• _Work item 1_:
Copy from the food storage newsletter the part that opens with the words containing "This news letter" and closes with "going to UrbanDisasterWaterPurification.com.".
• _Work item 2_:
In the food storage newsletter's definition of appetite fatigue, what numbers of meals are given?
• _Work item 3_:
Pick up the food storage newsletter after its last sentence and write what follows.

Critical Food Storage Mistake #2

Critical Food Storage Mistake #2

2nd in the series of critical food storage mistakes
second “critical food storage mistakes” of 2 news letters

This news letter courtesy  of:

Survive the coming collapse.com

Welcome to this week’s Survive The Coming Collapse Newsletter, brought to you by UrbanDisasterWaterPurification.com, the best researched and most highly acclaimed book on making water drinkable in an urban environment after a disaster.  Learn more by going to UrbanDisasterWaterPurification.com.

Survival Diva here, picking up the thread of last week’s post. I briefly mentioned appetite fatigue in “The Mother of All Food Storage Myths”. Although this subject is not spoken of often enough, it deserves a post of its own and why this subject was included in my preparedness book Survival: Prepare Before Disaster Strikes .

Appetite fatigue is the condition of choosing not to eat instead of eating the same food that you’ve had for the last 5, 10, or 100 meals.  Sadly, there is little written about it; yet it has the potential be deadly. This syndrome is most pronounced in the very young and the very old, but it can affect anyone.

• _Collected material_:
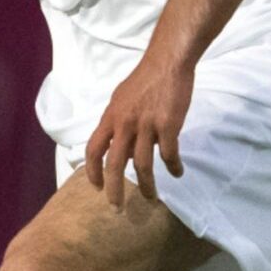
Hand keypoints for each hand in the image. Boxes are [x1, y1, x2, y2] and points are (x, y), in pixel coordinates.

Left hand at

• _Task answer 1_:
This news letter courtesy  of:

Survive the coming collapse.com

Welcome to this week’s Survive The Coming Collapse Newsletter, brought to you by UrbanDisasterWaterPurification.com, the best researched and most highly acclaimed book on making water drinkable in an urban environment after a disaster.  Learn more by going to UrbanDisasterWaterPurification.com.

• _Task answer 2_:
5, 10, 100

• _Task answer 3_:
It may seem like a stretch that while preparing for a time when everything around us has been turned upside down, we also have to juggle adding a variety of flavors and textures to avoid appetite fatigue. After all, food storage is meant for survival, and in a crisis you’d think everyone should be grateful for food storage when grocer’s shelves are bare, right? Wrong!

Even during times of war, studies have shown there is a certain percentage of people who just can’t stomach eating the same meal for weeks or months at a stretch and they will eventually choose hunger. Hunger equates to fatigue and illness or worse.


(David’s note:  Naysayers, like myself, are quick to point out that tribal people in Africa have been known to eat ash cakes–or whatever other semi-edible plant matter they can find—for months at a time.  Two things to keep in mind.  #1, they have been conditioned since birth to eat whatever they have in front of them.  #2, there’s a form of natural selection that happens as tribesmen grow up…picky eaters die young, and anyone who makes it to adulthood doesn’t care about trivial matters like “variety”.)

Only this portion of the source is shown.